El día que
decidieron salir de la ciudad madrugaron. La víspera habían hablado de por
dónde salir. No tenían preferencias por lugar alguno e idearon marchar por el
camino que antes les sacara a campo abierto.
Así, aquella
mañana, antes de que el sol saliera, dejaron las calles del centro. Lo hicieron
con paso silencioso y ligero, como si no quisieran despertar al amigo que se
deja, a ese amigo de siempre que un barrio viejo representa.
Enseguida
comenzó a sentirse el lento avance de la marea de la urbe despertando y, por
contra, su pasó se aceleró deliberadamente para escaparse en una huída meditada
y silenciosa. Querían alejarse antes de que la ola urbana, definitivamente, se
encrespara.
Así, con
decisión, pero también un poco de nostalgia, se encaminaron hacia la
circunvalación paralela a la Avenida de la Bicicleta. Con la primera luz del
día, oculta todavía por los cerros del Este, cruzaron la autovía por uno de los
túneles que había bajo ella. Las aguas y los fríos habían alejado de él a los
desahuciados que lo ocuparon durante el buen tiempo. Sólo quedaban basuras,
excrementos, un olor hediondo y un colchón en el que, como en un mapa, el moho,
la humedad y las manchas habían dibujado contornos de un modo aleatorio y
caprichoso. Al salir del túnel el aire se hizo de nuevo respirable.
Sentían
intensificarse la luz a cada paso como en esas obras de teatro en que, con la
luz artificial, se simula el avance de los amaneceres.
Ya caminaban
por un camino irregular, de tierra blanquecina, poblado de piedras al albur,
erosionado por las aguas y con profundos sonruedos de tractores.
Al llegar a
las ruinas de una granja, donde acababan las labores, MP se detuvo. El camino
se transformaba allí en sendero. Las tierras de cultivo limitaban con el inicio
de una ladera pina, con un barranco que la hendía por medio.
-Mira,
Serafín, esa es la Cuesta La Culebra. Hace muchos años, en ese barranco, murió
un niño. No lo había recordado hasta este momento.
-¿Conocía
usted al chico?
-Sí.
-¿Qué le
ocurrió?
-Murió
sepultado en una cueva. Tuvo una agonía lenta y larga. Metieron un tubo para
que respirase mientras intentaban rescatarle. Incluso llegaron a hablar con él.

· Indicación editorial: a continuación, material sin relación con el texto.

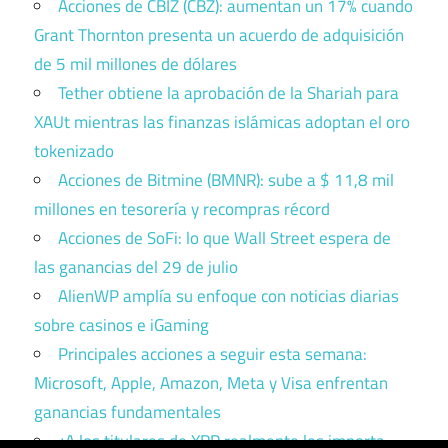
Acciones de CBIZ (CBZ): aumentan un 17% cuando
Grant Thornton presenta un acuerdo de adquisición
de 5 mil millones de dólares
Tether obtiene la aprobación de la Shariah para
XAUt mientras las finanzas islámicas adoptan el oro
tokenizado
Acciones de Bitmine (BMNR): sube a $ 11,8 mil
millones en tesorería y recompras récord
Acciones de SoFi: lo que Wall Street espera de
las ganancias del 29 de julio
AlienWP amplía su enfoque con noticias diarias
sobre casinos e iGaming
Principales acciones a seguir esta semana:
Microsoft, Apple, Amazon, Meta y Visa enfrentan
ganancias fundamentales
¿A los titulares de XRP realmente les importa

Pero todo fue inútil. Recuerdo, sobre todo, los gritos de la madre cuando se lo
dijeron.
-¿Y cómo le ha
venido a la memoria?
-No lo sé. Tal
vez porque es el único lugar en el que hay sitio para todo: para lo nuestro,
para lo ajeno, y hasta para los niños muertos. Quizás porque en la memoria, igual
que en el campo surgen flores silvestres, brotan, inesperadamente, recuerdos
pequeños, de hechos diminutos o nimios que, en su intrascendencia, nos llenan
de desazón ante lo que no comprendemos. Y también porque me he imaginado al
grupo aquel de niños huracando, cada día un poco más, en la cueva que un día
iniciaron, hasta que, carentes de cálculo, se les vino encima. A las personas,
teniendo el cálculo del que los niños adolecen, nos pasa muchas veces lo mismo,
que cae sobre nosotros esa cueva en que, a veces, nos empeñamos en convertir
nuestra existencia.
MP comenzó a caminar,
ya sin prisa, por el sendero. Éste se iba haciendo cada vez más angosto. Cuando
llegaron a media ladera las aliagas, a ambos lados, casi lo cerraban. Tardaron
media hora en culminar.
En lo más alto,
los dos se volvieron. Contemplaron las tierras que habían atravesado. Lejos
quedaba la autovía, rutilante en la distancia por los brillos veloces de los
coches, y, al fondo, la ciudad que, en la lejanía, era sólo una imagen estática
y muda a la luz oblicua del amanecer. El ruido lejano era sólo rumor. Se
recrearon, los dos silenciosos, un rato en las vistas.
Unos grajos
graznaron en el barranco del niño muerto y una perdiz cantó a lo lejos, a
golpes, con su voz de carraspera. A Serafín, los nuevos sonidos le parecieron
un saludo; Macario estaba absorto en la ciudad, sabiendo que, con el gesto
sencillo de girarse, se despedía de ella.
Y luego,
quedaron los dos solos en el campo abierto.